Side note: I kind of dismissed the idea of languages with explicit allocation early on in my career—I was probably 15—after learning that you couldn’t just add an arbitrary number of elements to an array in C. I’ve only recently learned that you can actually reallocate in order to grow an array, and I think part of the blame for that is on how these concepts are introduced in introductory materials: adding an arbitrary number of elements to a list is kind of the whole purpose of the list data structure, so it’s misleading for beginners to introduce what is essentially a useless data structure—the fixed-size array*—so early on, and not to mention more advanced concepts like linked lists and reallocation until later.

I think this is partly down to an unusual ability I seem to have for connecting new knowledge to what I already know, in a concrete enough way to notice when something doesn’t make sense. Introductory C material will either imply or explicitly state that you need to allocate enough spaces in the array—remember, the only list of things data structure we know about so far—for your max. use case. But that can’t possibly be how this works! Surely not all operating systems and programs are allocating as many array elements as they could possibly need right from the get go – that goes against all intuitions about efficiency and sanity. You know you must be missing something, but the book is keeping frustratingly quiet about what it might be, and even that there’s an issue in the first place.

* I’m not a C programmer, so I might be doing a Dunning Kruger here, but isn’t that basically a struct where for some reason you don’t want to give any of the elements names?
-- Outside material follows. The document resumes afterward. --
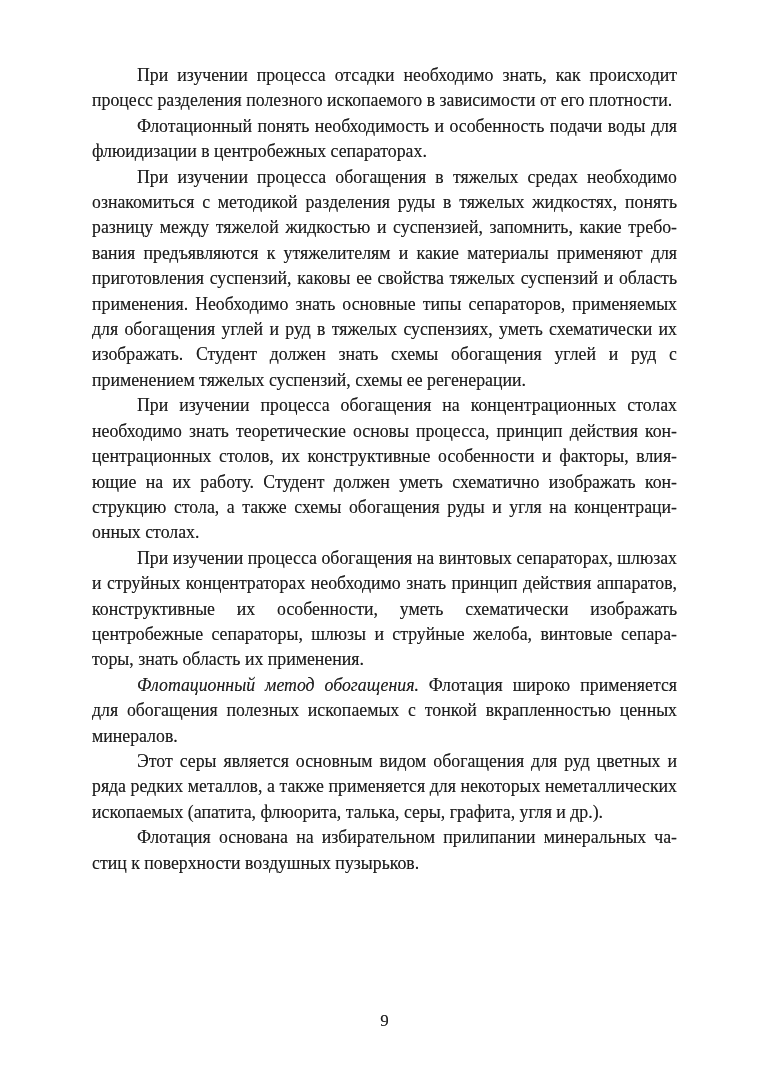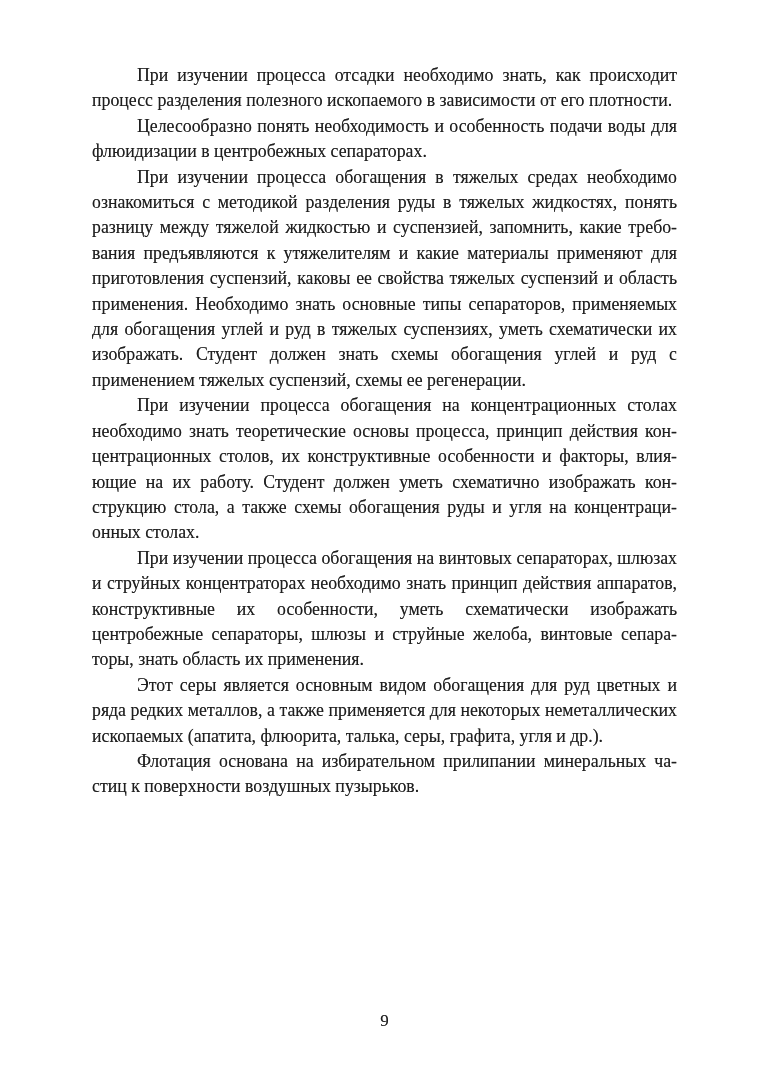"Целесообразно понять необходимость и" span { text: Целесообразно -> Флотационный }
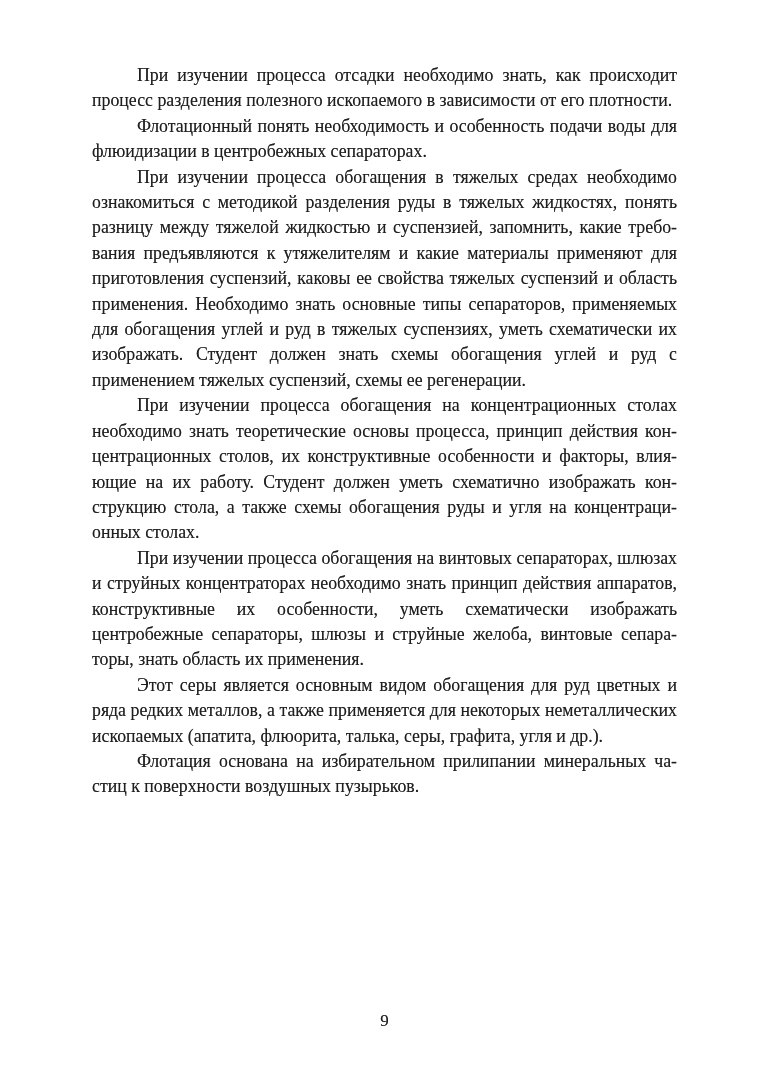"Флотационный метод обогащения. Флотация" p { html: none -> <p><em>Флотационный метод обогащения.</em><span> Флотация широко применяется для обогащения полезных ископаемых с тонкой вкрапленностью ценных минералов.</span></p> }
How often is that useful, or advisable?

Anyway, I’m much more open to learning new concepts and paradigms now than I was at 15, and Rust seems like a good place to start.

:::

Here’s where I’ve been puzzled or had to stop and think so far:

  • You can’t just put a global variable in for debugging/ad-hoc profiling like you can with JS. (I couldn’t get perf installed; something about specific kernel versions and no binary package available.) In fact, Rust by design makes you jump through a lot of hoops to get a global variable, and I couldn’t get it working. I ended up threading a struct through a bunch of functions instead. I suppose it makes sense that this is hard to do in Rust, given its focus on keeping track of which code is modifying what data.

  • A more general thread is the realisation that when you program in a low-level language, you’re programming the CPU and the memory, whereas in a high-level language you’re programming the interpreter/environment/VM. (Speaking very loosely, of course.) It feels like there’s another level, almost, of algorithmic thinking you have to do to maintain an efficient memory layout for your Rust program to work with.
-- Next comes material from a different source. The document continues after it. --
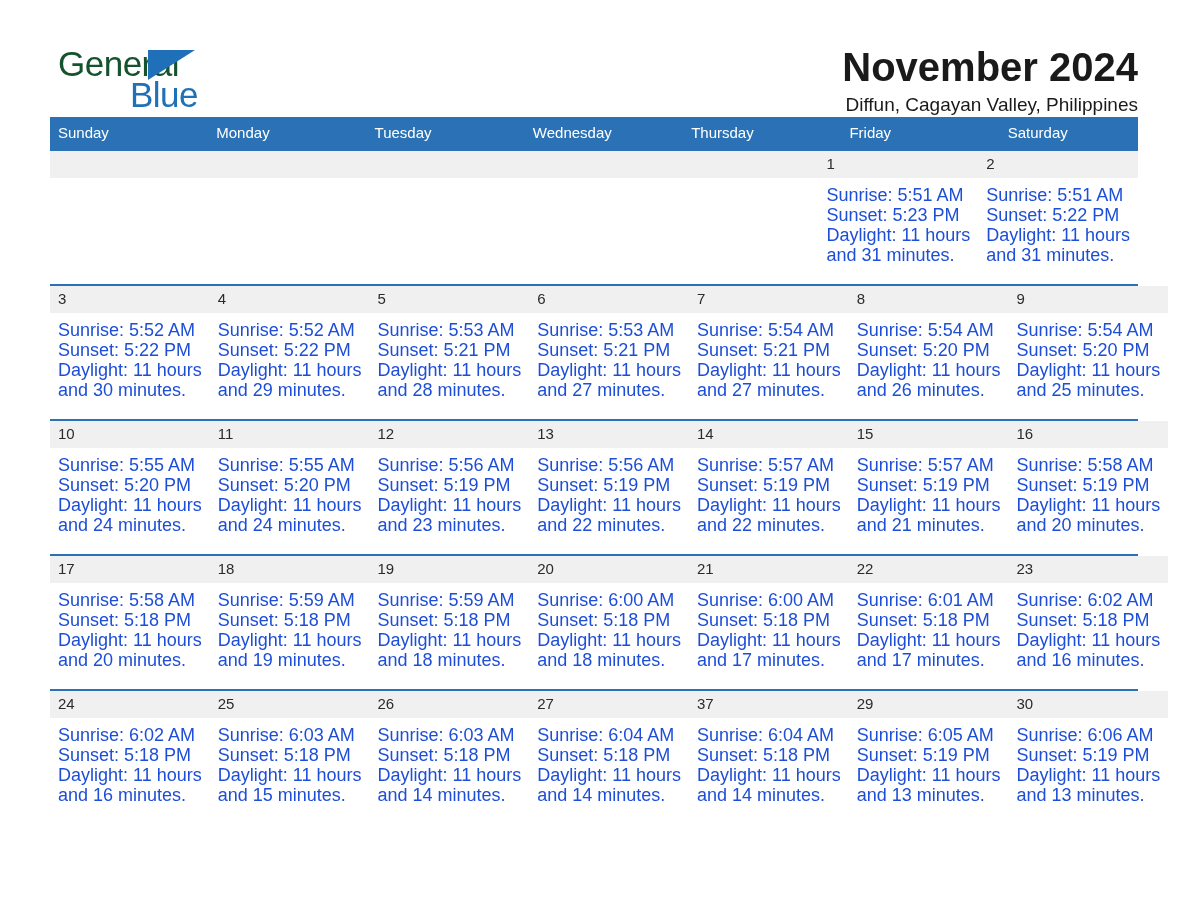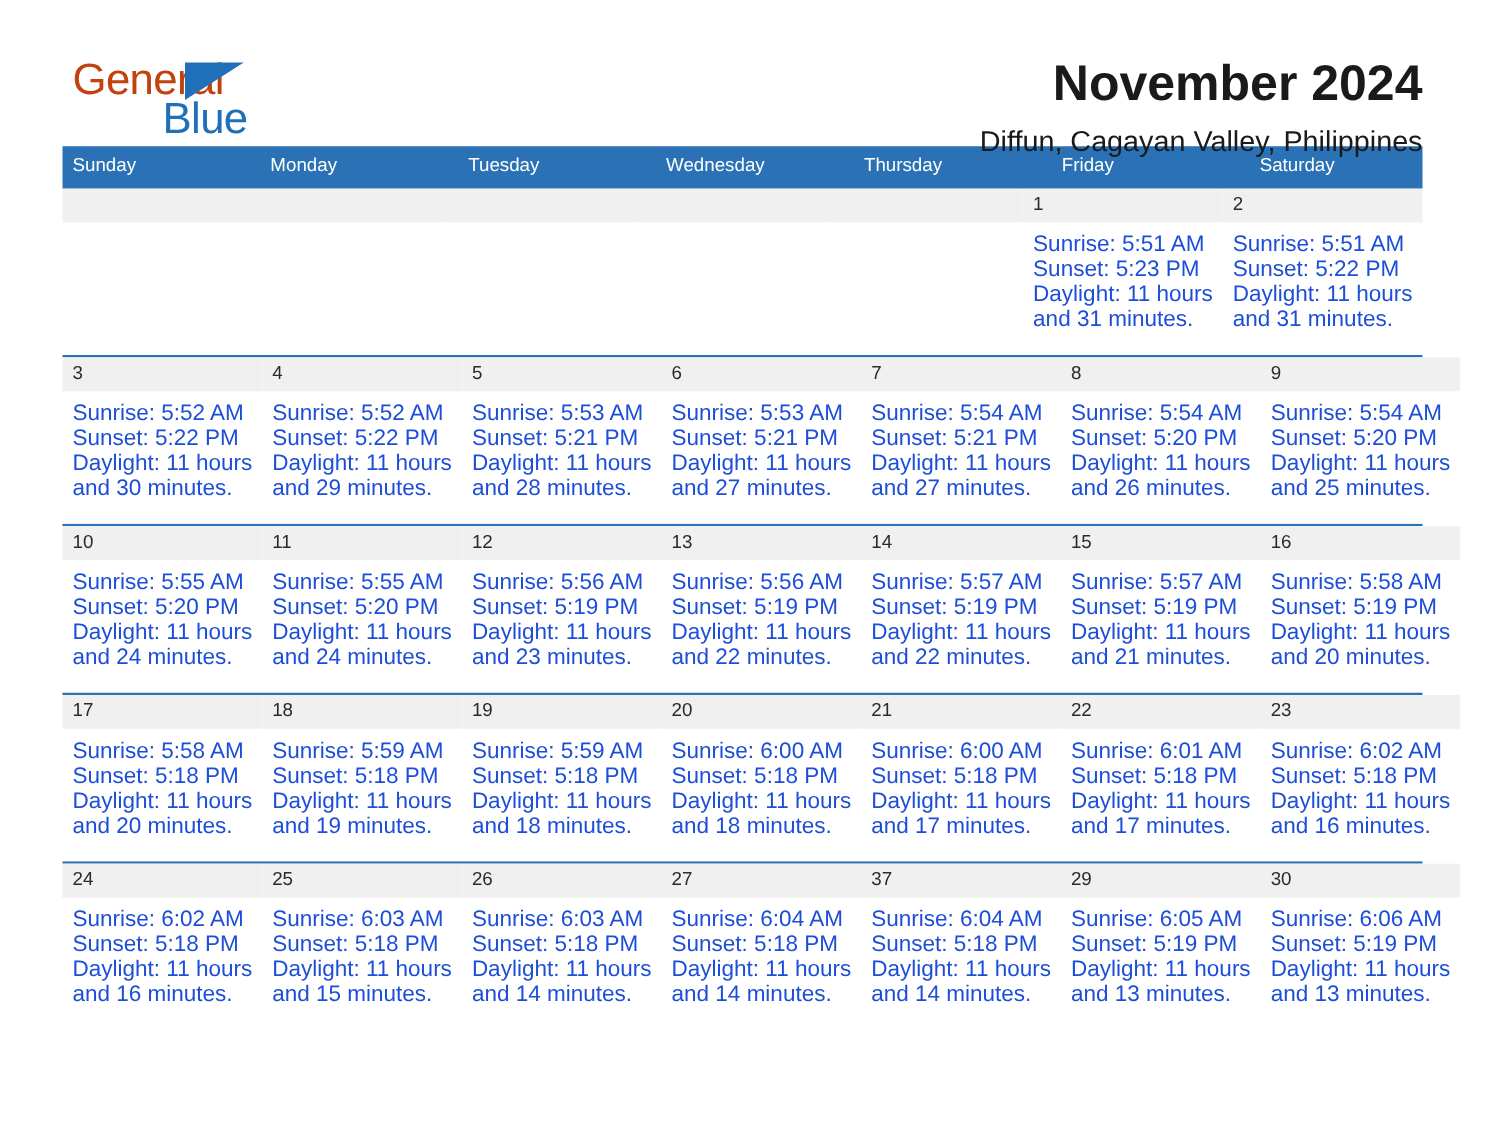"General" .logo-general { color: #c2410c -> #14532d }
  • You never really have to think about mutation or copying objects in memory in JS. Objects are always by reference, primitives are always by value, and within that basic framework you can basically do what you want. Lower-level languages force you to think about whether an object is on the stack or the heap, and whether you want to overwrite it or make a copy. A good illustration of this is in the different types available: in JavaScript, a string is just a string (unless it’s a String, but you never really have to think about that). In Rust, it could be:

    • &str
    • String
    • &String
    • &mut String

    … and there are others, like &'static str, that I haven’t looked into yet.

    These distinctions come into play whenever you want to manipulate and combine values, which of course happens a lot in programming. One example is combining two strings: in JavaScript this is as simple as stringA + stringB, but in Rust you have to think much more about what’s actually going on there: the bytes from each string must be read and copied from their respective memory locations into a new memory location, and there are various ways of going about that with different performance trade-offs. Calling .clone() a lot makes you think about just how much of this shuffling is required for a program to do its thing.
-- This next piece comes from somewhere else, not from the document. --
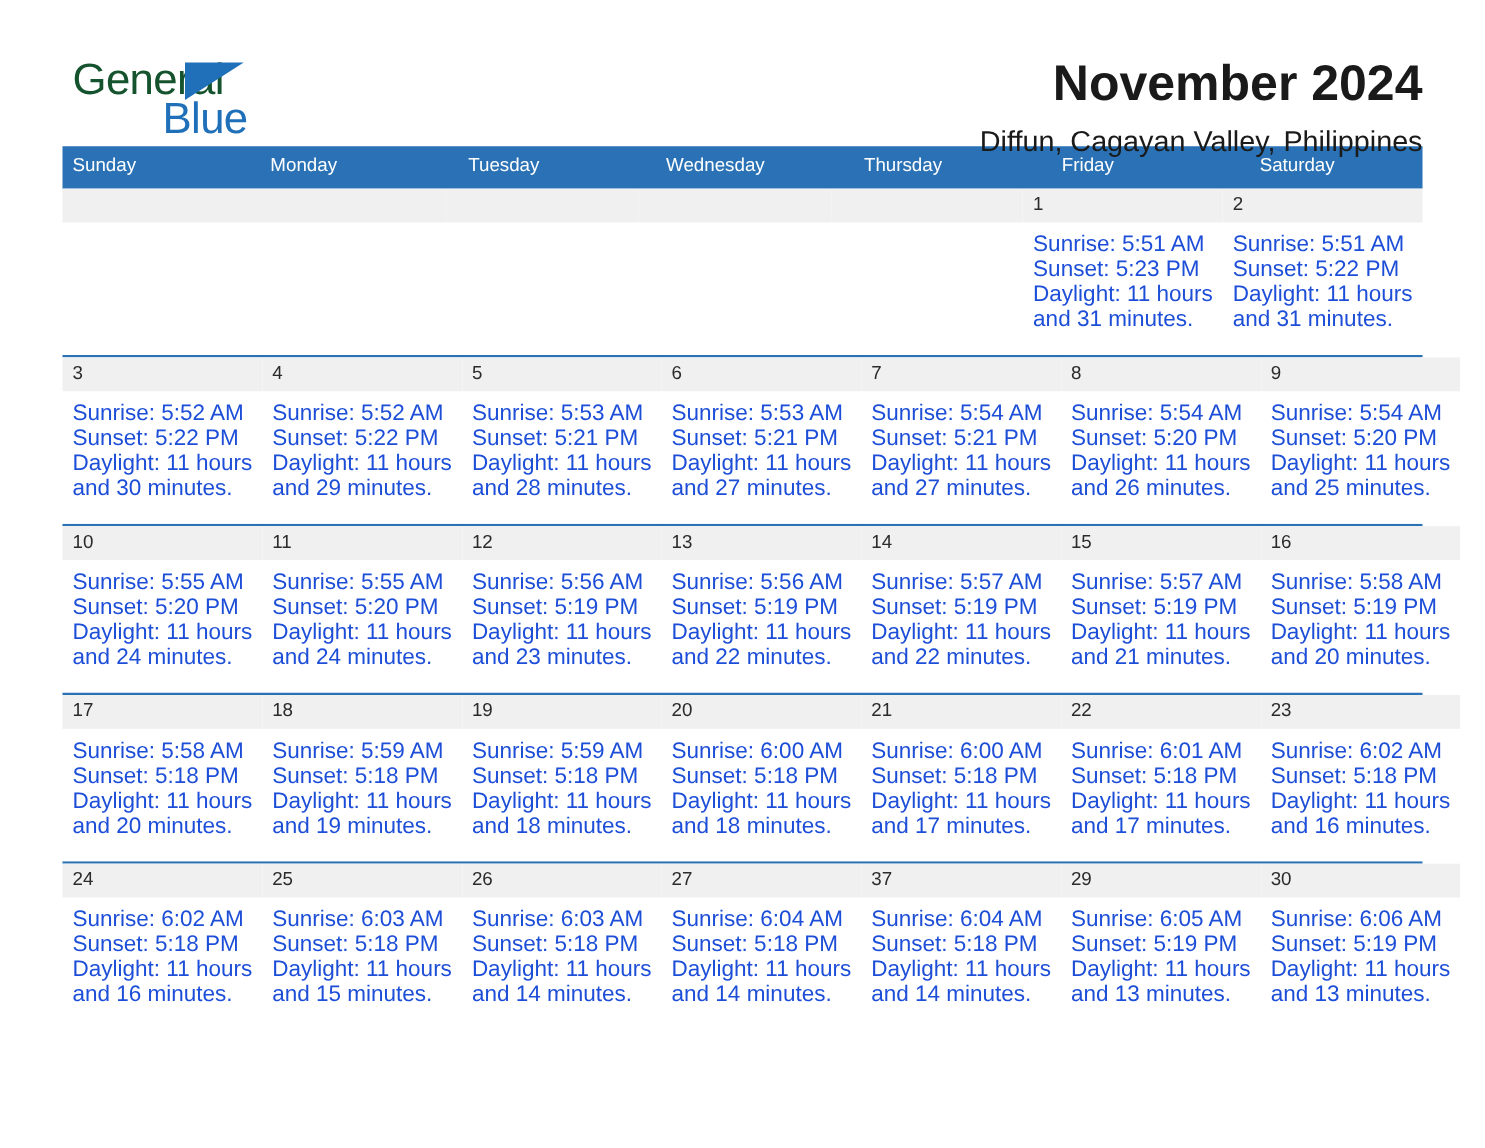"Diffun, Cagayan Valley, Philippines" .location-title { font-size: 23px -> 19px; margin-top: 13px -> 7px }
Oh, and the error messages are great! So good it almost feels like cheating, really, so I’ve made a point of trying to figure out the underlying concepts before blindly applying the patch suggestions.

This is also the first time I’ve used ChatGPT to answer basic questions about a topic I’m learning, and it has also been amazingly useful. I guess it’s like the ultimate semantic search engine.

My first proper algorithms in Rust are available in my longest valid truncate sequence post. I’m aiming to do some more IO and long-running processes for my next entry.